Call it a numbers game with a big payout.

The Canadian government will hold its second annual hackathon challenge next month, with $40,000 in prize money available for the Canadian programmers who develop the most innovative applications for publicly available government data.

The Canadian Open Data Experience (CODE) event is a two-day hackathon that challenges programmers to use open data to produce something new and helpful to the public. Sponsored by the federal government and run by software developer XMG Studios, CODE 2015 is a 48-hour theme-based challenge that will launch across the country on Feb. 20.

The hackathon is predicated on Canada's open data practices, which involve all levels of government making their accumulated statistical data available to the public in raw form. That includes information like weather records, immigration patterns, job trends and income rates by neighbourhood.

XMG Studios founder Ray Sharma describes the event as a 48-hour "pressure cooker" for innovation. "When we're put into tight situations, the creative element of our persona can express itself," Sharma told in a phone interview.

Sharma partnered with the Canadian government to launch CODE last year after running a series of college and university hackathons through XMG Studios. He says the 48-hour challenge format is a holdover from those hackathons he used to run through XMG.

"It's all about innovation and productivity," Sharma said. "People say they learned more that weekend than they did all year at school."

Last year's CODE hackathon proved to be wildly popular, with more than 900 contestants competing to develop apps based on Canadian immigration data. The winning team produced an app called 'new Roots' that helps immigrants find the best places in Canada for them to live. The 'newRoots' app mixes Canadian immigration data with a number of other data sets, including income and job patterns, to help pinpoint ideal landing spots for immigrants.

Sharma says one of the two 'newRoots' co-founders landed a job thanks to CODE, while the other continues to develop the concept into a more powerful application.

And that, Sharma says, is the core of CODE. "You're not trying to get a finished product," Sharma said. "You're trying to get the nugget, the hook, the core of a potential project."

This year's theme won't be announced until the start of the competition, but Sharma says there's plenty of innovation to be made no matter the core data set.

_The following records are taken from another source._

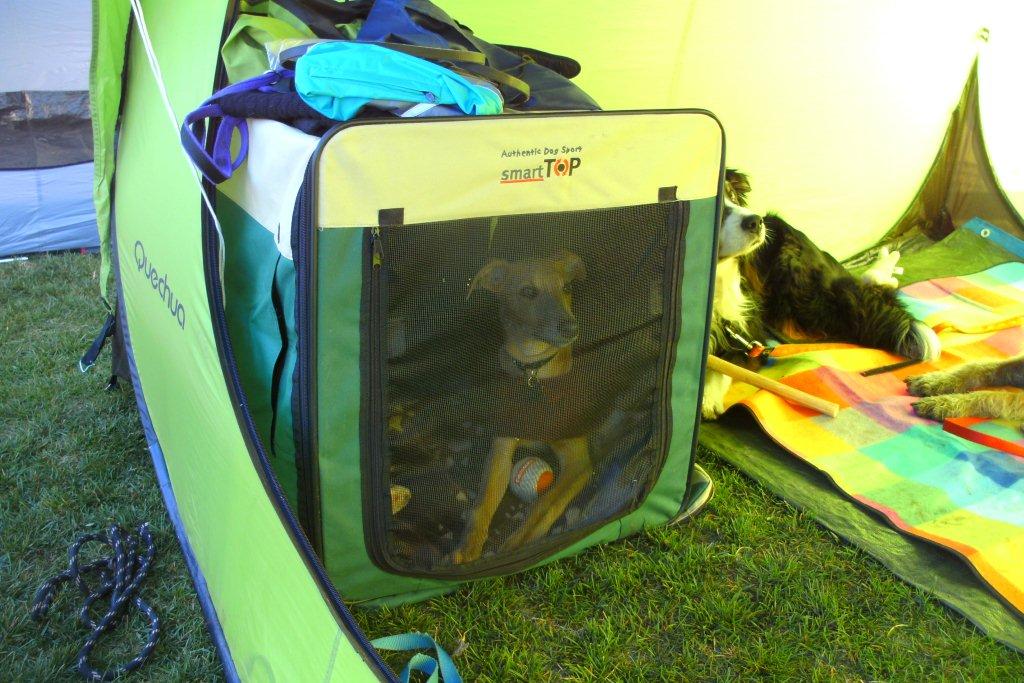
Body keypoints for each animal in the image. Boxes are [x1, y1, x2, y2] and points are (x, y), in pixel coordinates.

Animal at [454, 250, 594, 564]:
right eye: (528, 292)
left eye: (567, 287)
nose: (571, 328)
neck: (534, 371)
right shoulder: (502, 447)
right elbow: (483, 503)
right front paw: (467, 549)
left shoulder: (578, 460)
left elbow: (545, 504)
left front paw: (516, 546)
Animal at [703, 170, 942, 419]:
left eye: (733, 197)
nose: (756, 222)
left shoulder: (748, 330)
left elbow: (725, 364)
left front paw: (708, 398)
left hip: (798, 282)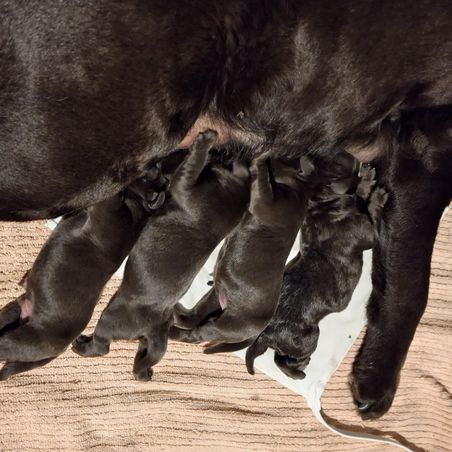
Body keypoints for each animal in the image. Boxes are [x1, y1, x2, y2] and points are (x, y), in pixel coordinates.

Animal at [0, 167, 166, 379]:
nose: (156, 166)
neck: (139, 209)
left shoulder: (107, 208)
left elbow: (112, 193)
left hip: (22, 340)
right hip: (12, 312)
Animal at [72, 131, 250, 380]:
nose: (227, 148)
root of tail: (155, 327)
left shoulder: (184, 185)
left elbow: (191, 166)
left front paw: (204, 141)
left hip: (109, 320)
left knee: (102, 346)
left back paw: (81, 346)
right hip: (150, 344)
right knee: (145, 358)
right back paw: (143, 373)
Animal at [170, 156, 311, 349]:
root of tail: (257, 332)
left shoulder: (267, 203)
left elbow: (263, 184)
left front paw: (259, 163)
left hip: (227, 325)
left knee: (196, 334)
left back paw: (171, 331)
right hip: (215, 297)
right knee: (196, 317)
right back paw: (178, 315)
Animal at [244, 155, 387, 380]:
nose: (356, 157)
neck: (320, 202)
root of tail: (265, 334)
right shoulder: (368, 232)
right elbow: (370, 211)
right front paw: (373, 190)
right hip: (308, 338)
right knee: (283, 362)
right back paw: (301, 370)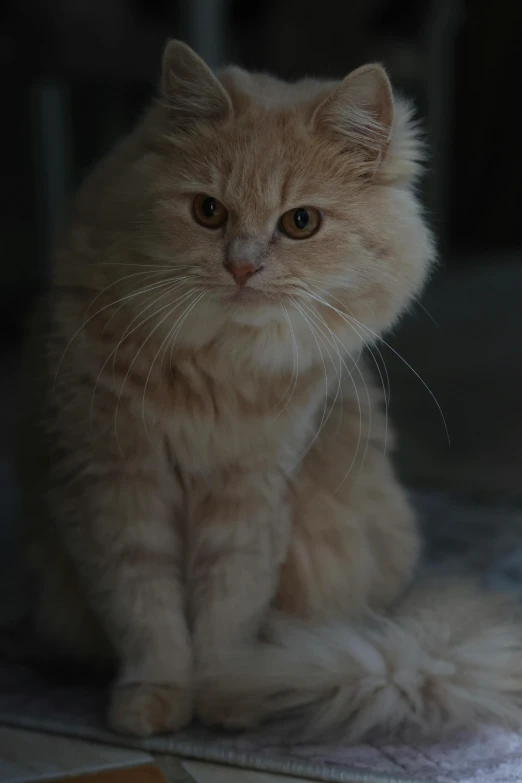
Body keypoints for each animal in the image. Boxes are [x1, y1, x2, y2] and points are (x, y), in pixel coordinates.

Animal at [15, 41, 520, 740]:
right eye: (208, 212)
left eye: (300, 222)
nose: (241, 266)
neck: (216, 370)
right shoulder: (115, 482)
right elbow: (147, 614)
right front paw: (155, 699)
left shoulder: (250, 494)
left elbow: (228, 610)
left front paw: (229, 692)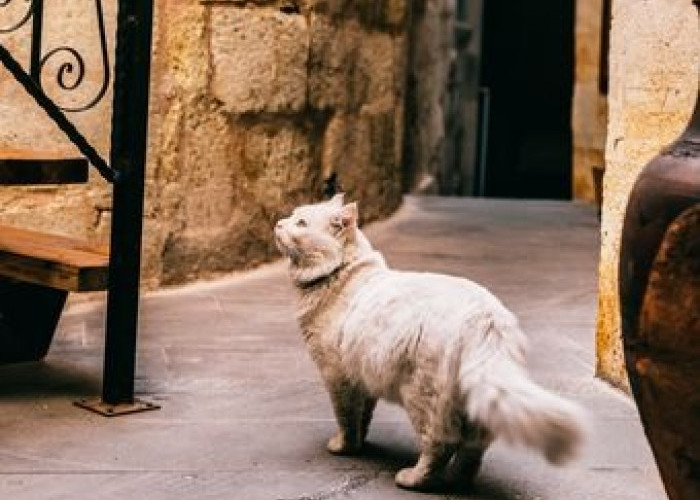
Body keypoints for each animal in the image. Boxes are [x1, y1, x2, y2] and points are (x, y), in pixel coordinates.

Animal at [274, 195, 584, 492]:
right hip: (469, 406)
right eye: (291, 216)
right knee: (473, 449)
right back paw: (458, 482)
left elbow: (346, 418)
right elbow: (364, 416)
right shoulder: (363, 377)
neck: (342, 275)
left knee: (440, 445)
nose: (278, 223)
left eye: (300, 223)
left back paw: (413, 479)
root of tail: (486, 317)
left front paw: (344, 447)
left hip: (423, 397)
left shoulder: (338, 376)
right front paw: (361, 443)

"Every department has its own interesting window of opportunity," he said. He added that the goal this year is to help programmers find investors and launch their ideas into tech companies of their own.

CODE 2015 will have "hub" contest points in Montreal, Vancouver and Toronto, but the contest is open to anyone who wishes to participate – even if they want to work from home. CODE will also help individual entrants find partners through a matchmaking system.

The top 15 teams in the contest will be announced on March 6. Winners will be announced March 26. The top team will receive $15,000, with $25,000 more in winnings available for runners-up and the fan favourite app.

A public asset

Sharma calls open data a "public asset," and he's worked with federal and provincial governments to encourage them to release as much information as possible. He considers Canada one of the world leaders in open data innovation, but he says Canada could still learn a thing or two from other countries.

Sharma says NASA is one of the most effective government agencies in the world at using open data. NASA posts its spacecraft and Mars rover specifications online with the hope that someone can help solve some of the challenges it faces.

"They take the data, they put it online, and they say: 'If anyone can solve this problem, they get $10 million,'" Sharma said. "Maybe some kid will figure it out in some foreign, weird place that we've never heard of."

The U.S. government has set up its own open data challenge site to encourage that kind of crowdsourcing innovation.

The Canadian government launched the current version of its open data website in 2013 as part of the Open Government 2.0 initiative. The move was generally well-received, but critics say Canada's open data policies still are not as open as they should be. That's due in part to the Conservatives' move to scrap the long-form census, which used to collect a wealth of information.

Various provincial and municipal governments also host open data sites, but they don't all offer the same data sets.

The federal government says it has released approximately 210,000 sets of data from over 40 different departments to date.